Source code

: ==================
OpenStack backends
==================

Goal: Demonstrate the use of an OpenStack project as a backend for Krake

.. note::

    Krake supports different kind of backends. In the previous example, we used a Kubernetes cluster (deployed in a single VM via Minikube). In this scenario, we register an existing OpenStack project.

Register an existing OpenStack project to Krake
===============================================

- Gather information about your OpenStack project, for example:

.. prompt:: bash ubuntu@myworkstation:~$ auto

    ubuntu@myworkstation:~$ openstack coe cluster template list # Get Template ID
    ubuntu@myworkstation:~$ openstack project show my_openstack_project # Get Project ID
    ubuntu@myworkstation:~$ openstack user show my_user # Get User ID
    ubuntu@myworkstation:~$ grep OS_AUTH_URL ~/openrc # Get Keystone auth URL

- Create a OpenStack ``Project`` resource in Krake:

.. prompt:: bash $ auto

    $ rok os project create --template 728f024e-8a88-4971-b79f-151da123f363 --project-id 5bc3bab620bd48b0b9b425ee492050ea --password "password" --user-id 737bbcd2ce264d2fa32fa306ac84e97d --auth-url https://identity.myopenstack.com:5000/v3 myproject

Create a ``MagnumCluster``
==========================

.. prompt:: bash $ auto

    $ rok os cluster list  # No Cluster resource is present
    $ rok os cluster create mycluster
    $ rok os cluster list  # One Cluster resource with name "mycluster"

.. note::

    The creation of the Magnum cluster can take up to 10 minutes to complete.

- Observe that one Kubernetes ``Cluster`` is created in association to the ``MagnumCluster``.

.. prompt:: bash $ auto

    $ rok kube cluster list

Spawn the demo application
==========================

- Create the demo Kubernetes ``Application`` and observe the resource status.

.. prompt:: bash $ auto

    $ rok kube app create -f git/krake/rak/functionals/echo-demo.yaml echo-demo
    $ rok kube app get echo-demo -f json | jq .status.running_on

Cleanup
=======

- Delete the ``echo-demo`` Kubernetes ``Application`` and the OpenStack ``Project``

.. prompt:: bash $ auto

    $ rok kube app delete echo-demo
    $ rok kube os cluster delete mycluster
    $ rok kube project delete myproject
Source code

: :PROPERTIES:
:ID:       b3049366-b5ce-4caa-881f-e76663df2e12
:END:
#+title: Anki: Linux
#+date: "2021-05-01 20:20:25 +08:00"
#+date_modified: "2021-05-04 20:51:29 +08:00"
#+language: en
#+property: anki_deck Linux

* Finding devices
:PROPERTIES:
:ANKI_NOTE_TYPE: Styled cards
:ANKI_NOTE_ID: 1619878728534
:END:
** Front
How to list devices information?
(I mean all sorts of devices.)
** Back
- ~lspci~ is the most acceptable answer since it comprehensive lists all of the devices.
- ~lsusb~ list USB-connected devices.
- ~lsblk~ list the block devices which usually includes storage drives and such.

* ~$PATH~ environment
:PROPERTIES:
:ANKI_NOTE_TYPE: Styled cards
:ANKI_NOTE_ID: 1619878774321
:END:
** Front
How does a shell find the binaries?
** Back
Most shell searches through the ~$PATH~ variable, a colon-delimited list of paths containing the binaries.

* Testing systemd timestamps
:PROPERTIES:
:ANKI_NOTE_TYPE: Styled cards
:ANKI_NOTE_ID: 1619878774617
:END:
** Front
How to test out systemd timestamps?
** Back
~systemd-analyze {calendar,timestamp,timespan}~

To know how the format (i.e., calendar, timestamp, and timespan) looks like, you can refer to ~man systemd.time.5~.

________________________________________

Could you copy out every line in the listing where the word "devices" appears?

* Finding devices
How to list devices information?
(I mean all sorts of devices.)
- ~lspci~ is the most acceptable answer since it comprehensive lists all of the devices.
- ~lsusb~ list USB-connected devices.
- ~lsblk~ list the block devices which usually includes storage drives and such.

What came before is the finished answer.